The 69% MPR rate and 41.4% pCR rate observed in this study are particularly notable given that only two cycles of NAIC were administered, compared to three cycles in some comparable studies.
Future Directions
While the results are promising, the authors acknowledge several limitations of their study, including its single-center design, relatively small sample size, and the need for longer follow-up to assess survival outcomes. The median follow-up duration was 18.6 months, with an 18-month overall survival probability of 96.77% (95% CI: 79.23-99.54%) for all treated patients.

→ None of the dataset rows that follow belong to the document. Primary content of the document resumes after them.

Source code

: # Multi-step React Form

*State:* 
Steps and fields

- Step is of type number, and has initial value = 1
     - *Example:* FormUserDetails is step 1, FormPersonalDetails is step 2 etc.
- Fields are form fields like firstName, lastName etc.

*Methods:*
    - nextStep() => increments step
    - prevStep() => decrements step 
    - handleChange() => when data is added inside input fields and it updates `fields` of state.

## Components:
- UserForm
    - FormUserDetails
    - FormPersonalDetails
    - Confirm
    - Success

The identification of CD4+CXCL13+ Tfh cells as a potential predictive biomarker warrants further validation in larger studies. If confirmed, this biomarker could help identify patients most likely to benefit from NAIC, potentially enabling more personalized treatment approaches.
Conclusion
This phase II trial demonstrates that neoadjuvant immunochemotherapy with camrelizumab plus nab-paclitaxel and cisplatin is an effective and well-tolerated approach for patients with locally advanced oral squamous cell carcinoma. The high rates of major pathological response and pathological complete response, coupled with a favorable safety profile, suggest that this regimen may represent an important advance in the treatment of this challenging disease.
The identification of CD4+CXCL13+ Tfh cells as a potential predictive biomarker provides valuable insights into the immunological mechanisms underlying treatment response and may help guide patient selection in future studies. Further research, including phase III trials, is needed to confirm these findings and establish the long-term survival benefits of this promising approach.